> Supplied records:

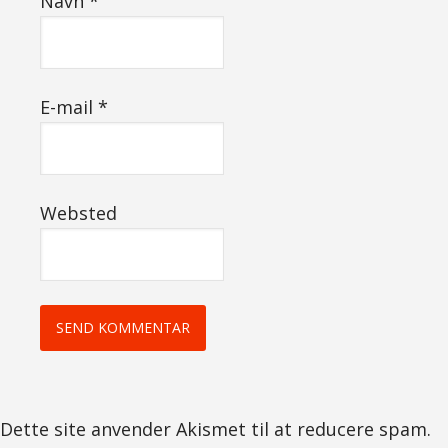
Navn
*
E-mail
*
Websted
Dette site anvender Akismet til at reducere spam.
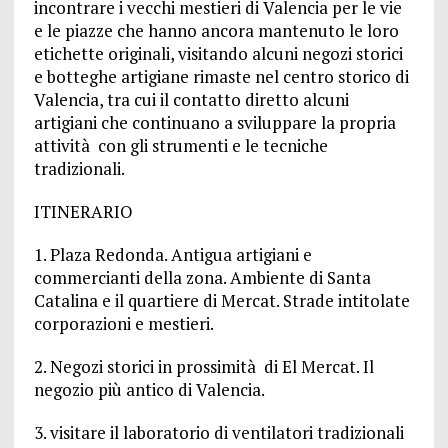
incontrare i vecchi mestieri di Valencia per le vie
e le piazze che hanno ancora mantenuto le loro
etichette originali, visitando alcuni negozi storici
e botteghe artigiane rimaste nel centro storico di
Valencia, tra cui il contatto diretto alcuni
artigiani che continuano a sviluppare la propria
attività con gli strumenti e le tecniche
tradizionali.
ITINERARIO
1. Plaza Redonda. Antigua artigiani e
commercianti della zona. Ambiente di Santa
Catalina e il quartiere di Mercat. Strade intitolate
corporazioni e mestieri.
2. Negozi storici in prossimità di El Mercat. Il
negozio più antico di Valencia.
3. visitare il laboratorio di ventilatori tradizionali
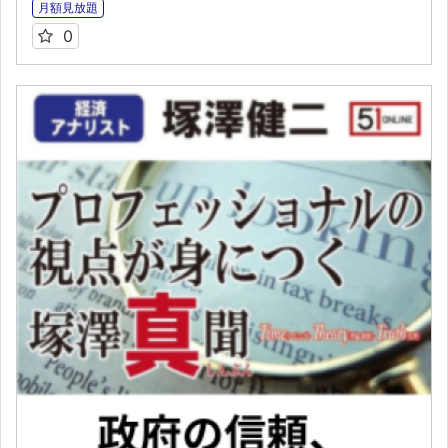
月額見放題
0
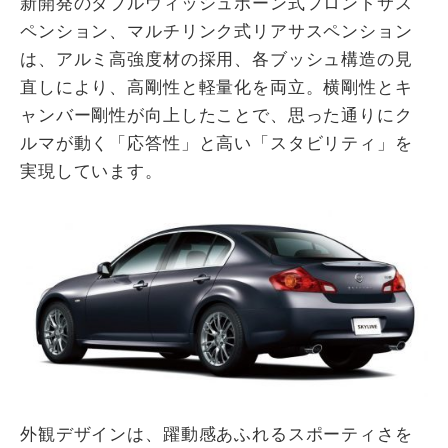
新開発のダブルウィッシュボーン式フロントサス
ペンション、マルチリンク式リアサスペンション
は、アルミ高強度材の採用、各ブッシュ構造の見
直しにより、高剛性と軽量化を両立。横剛性とキ
ャンバー剛性が向上したことで、思った通りにク
ルマが動く「応答性」と高い「スタビリティ」を
実現しています。
外観デザインは、躍動感あふれるスポーティさを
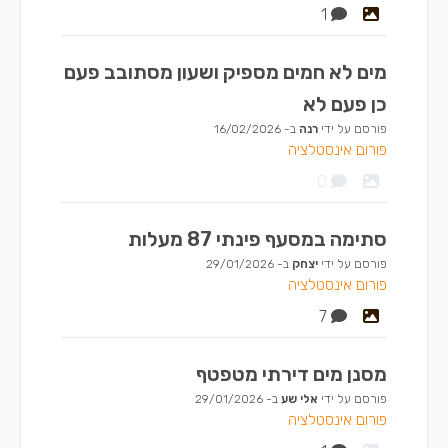
1
מים לא חמים מספיק ושעון מסתובב פעם
כן פעם לא
פורסם על ידי
רנה
ב-
16/02/2026
פורום אינסטלציה
0
סתימה במסעף פינתי 87 מעלות
פורסם על ידי
יצחק
ב-
29/01/2026
פורום אינסטלציה
7
מסנן מים דירתי מטפטף
פורסם על ידי
אלי שע
ב-
29/01/2026
פורום אינסטלציה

> Goal of the exercise: In the text of all the records above, substitute "València" for every occurrence of "Valencia". Reproduce the text with nothing else altered, and omit the pictures.

> Completed task:
Navn
*
E-mail
*
Websted
Dette site anvender Akismet til at reducere spam.
incontrare i vecchi mestieri di València per le vie
e le piazze che hanno ancora mantenuto le loro
etichette originali, visitando alcuni negozi storici
e botteghe artigiane rimaste nel centro storico di
València, tra cui il contatto diretto alcuni
artigiani che continuano a sviluppare la propria
attività con gli strumenti e le tecniche
tradizionali.
ITINERARIO
1. Plaza Redonda. Antigua artigiani e
commercianti della zona. Ambiente di Santa
Catalina e il quartiere di Mercat. Strade intitolate
corporazioni e mestieri.
2. Negozi storici in prossimità di El Mercat. Il
negozio più antico di València.
3. visitare il laboratorio di ventilatori tradizionali
月額見放題
0
新開発のダブルウィッシュボーン式フロントサス
ペンション、マルチリンク式リアサスペンション
は、アルミ高強度材の採用、各ブッシュ構造の見
直しにより、高剛性と軽量化を両立。横剛性とキ
ャンバー剛性が向上したことで、思った通りにク
ルマが動く「応答性」と高い「スタビリティ」を
実現しています。
外観デザインは、躍動感あふれるスポーティさを
1
מים לא חמים מספיק ושעון מסתובב פעם
כן פעם לא
פורסם על ידי
רנה
ב-
16/02/2026
פורום אינסטלציה
0
סתימה במסעף פינתי 87 מעלות
פורסם על ידי
יצחק
ב-
29/01/2026
פורום אינסטלציה
7
מסנן מים דירתי מטפטף
פורסם על ידי
אלי שע
ב-
29/01/2026
פורום אינסטלציה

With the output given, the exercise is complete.